WORK ITEM: Return only that part of the material below which starts with the line containing "image of pancreatic" and goes on through the line containing "no significant protein", restated exactly.

RECORDS FOR PROCESSING:
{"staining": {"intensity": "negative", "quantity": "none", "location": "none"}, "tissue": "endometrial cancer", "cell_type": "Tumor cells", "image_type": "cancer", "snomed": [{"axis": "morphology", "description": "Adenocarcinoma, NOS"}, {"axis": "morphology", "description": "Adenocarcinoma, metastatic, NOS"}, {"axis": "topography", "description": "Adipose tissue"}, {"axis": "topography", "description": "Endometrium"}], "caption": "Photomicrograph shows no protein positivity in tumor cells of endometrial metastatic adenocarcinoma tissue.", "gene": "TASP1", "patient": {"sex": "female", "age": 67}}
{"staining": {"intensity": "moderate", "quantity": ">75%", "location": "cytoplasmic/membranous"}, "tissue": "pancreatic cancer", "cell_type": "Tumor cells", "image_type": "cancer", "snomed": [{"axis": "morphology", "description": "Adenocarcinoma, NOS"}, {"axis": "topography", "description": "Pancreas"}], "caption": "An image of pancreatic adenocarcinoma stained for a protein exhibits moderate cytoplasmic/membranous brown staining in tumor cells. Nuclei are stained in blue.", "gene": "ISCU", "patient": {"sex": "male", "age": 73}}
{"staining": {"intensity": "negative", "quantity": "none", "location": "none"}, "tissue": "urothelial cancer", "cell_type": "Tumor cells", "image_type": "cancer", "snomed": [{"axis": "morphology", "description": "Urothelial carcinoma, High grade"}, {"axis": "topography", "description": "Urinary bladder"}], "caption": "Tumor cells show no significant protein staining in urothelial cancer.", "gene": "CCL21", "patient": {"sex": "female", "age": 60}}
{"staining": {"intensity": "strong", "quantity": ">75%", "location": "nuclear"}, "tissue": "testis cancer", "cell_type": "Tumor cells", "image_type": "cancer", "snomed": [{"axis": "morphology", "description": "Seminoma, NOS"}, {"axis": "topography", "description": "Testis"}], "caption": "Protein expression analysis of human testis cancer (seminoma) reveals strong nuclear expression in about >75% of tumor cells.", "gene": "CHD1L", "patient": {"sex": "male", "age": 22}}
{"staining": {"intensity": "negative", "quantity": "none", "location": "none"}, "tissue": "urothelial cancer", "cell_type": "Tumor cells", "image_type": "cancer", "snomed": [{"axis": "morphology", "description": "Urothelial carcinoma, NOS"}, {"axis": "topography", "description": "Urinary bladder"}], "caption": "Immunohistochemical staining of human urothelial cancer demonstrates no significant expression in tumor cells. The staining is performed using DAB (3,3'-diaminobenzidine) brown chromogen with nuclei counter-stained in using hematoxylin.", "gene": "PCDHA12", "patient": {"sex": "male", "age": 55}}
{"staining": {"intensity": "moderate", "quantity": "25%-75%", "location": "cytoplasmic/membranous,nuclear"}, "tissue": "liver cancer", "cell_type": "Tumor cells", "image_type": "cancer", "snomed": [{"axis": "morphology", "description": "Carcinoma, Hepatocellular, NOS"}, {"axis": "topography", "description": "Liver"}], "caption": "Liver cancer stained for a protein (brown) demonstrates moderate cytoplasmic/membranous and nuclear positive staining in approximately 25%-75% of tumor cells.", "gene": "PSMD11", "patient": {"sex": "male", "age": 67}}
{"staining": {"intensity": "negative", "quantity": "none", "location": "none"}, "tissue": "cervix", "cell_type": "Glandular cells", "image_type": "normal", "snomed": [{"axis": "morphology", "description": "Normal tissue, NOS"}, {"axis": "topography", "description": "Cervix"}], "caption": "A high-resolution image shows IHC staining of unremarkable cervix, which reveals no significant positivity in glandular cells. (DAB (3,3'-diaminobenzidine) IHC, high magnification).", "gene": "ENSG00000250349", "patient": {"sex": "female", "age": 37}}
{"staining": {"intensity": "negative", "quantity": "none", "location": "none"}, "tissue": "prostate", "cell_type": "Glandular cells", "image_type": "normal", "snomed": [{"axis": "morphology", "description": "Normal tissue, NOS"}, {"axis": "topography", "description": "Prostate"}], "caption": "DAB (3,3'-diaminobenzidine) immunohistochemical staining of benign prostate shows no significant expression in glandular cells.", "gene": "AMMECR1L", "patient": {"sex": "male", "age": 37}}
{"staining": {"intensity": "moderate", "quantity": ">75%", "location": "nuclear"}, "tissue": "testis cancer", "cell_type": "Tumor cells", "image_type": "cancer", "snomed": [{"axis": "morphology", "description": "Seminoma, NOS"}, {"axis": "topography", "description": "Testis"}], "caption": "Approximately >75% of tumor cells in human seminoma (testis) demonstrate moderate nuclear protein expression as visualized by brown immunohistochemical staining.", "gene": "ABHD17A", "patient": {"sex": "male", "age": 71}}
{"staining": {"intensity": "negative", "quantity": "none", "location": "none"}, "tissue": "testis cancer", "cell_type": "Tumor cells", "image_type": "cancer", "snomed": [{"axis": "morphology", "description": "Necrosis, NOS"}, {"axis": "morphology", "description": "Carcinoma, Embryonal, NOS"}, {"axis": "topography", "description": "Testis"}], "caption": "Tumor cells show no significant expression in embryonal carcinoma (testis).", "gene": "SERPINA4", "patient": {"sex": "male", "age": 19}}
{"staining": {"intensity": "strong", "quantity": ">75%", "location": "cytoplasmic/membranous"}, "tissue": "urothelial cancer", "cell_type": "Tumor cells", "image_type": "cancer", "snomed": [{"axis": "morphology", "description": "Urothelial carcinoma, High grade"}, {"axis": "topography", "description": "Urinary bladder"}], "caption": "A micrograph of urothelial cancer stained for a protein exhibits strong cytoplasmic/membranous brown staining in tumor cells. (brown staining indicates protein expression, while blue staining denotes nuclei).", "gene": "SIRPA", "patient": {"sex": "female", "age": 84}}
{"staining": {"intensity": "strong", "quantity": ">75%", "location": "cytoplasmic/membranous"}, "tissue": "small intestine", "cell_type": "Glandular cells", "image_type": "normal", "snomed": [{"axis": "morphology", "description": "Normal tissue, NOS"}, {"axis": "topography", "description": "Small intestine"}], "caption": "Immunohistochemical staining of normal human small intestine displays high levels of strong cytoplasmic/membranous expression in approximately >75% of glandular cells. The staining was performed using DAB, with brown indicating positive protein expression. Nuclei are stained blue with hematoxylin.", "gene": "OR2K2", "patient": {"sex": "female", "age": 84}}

ANSWER FOR THIS EXERCISE:
{"staining": {"intensity": "moderate", "quantity": ">75%", "location": "cytoplasmic/membranous"}, "tissue": "pancreatic cancer", "cell_type": "Tumor cells", "image_type": "cancer", "snomed": [{"axis": "morphology", "description": "Adenocarcinoma, NOS"}, {"axis": "topography", "description": "Pancreas"}], "caption": "An image of pancreatic adenocarcinoma stained for a protein exhibits moderate cytoplasmic/membranous brown staining in tumor cells. Nuclei are stained in blue.", "gene": "ISCU", "patient": {"sex": "male", "age": 73}}
{"staining": {"intensity": "negative", "quantity": "none", "location": "none"}, "tissue": "urothelial cancer", "cell_type": "Tumor cells", "image_type": "cancer", "snomed": [{"axis": "morphology", "description": "Urothelial carcinoma, High grade"}, {"axis": "topography", "description": "Urinary bladder"}], "caption": "Tumor cells show no significant protein staining in urothelial cancer.", "gene": "CCL21", "patient": {"sex": "female", "age": 60}}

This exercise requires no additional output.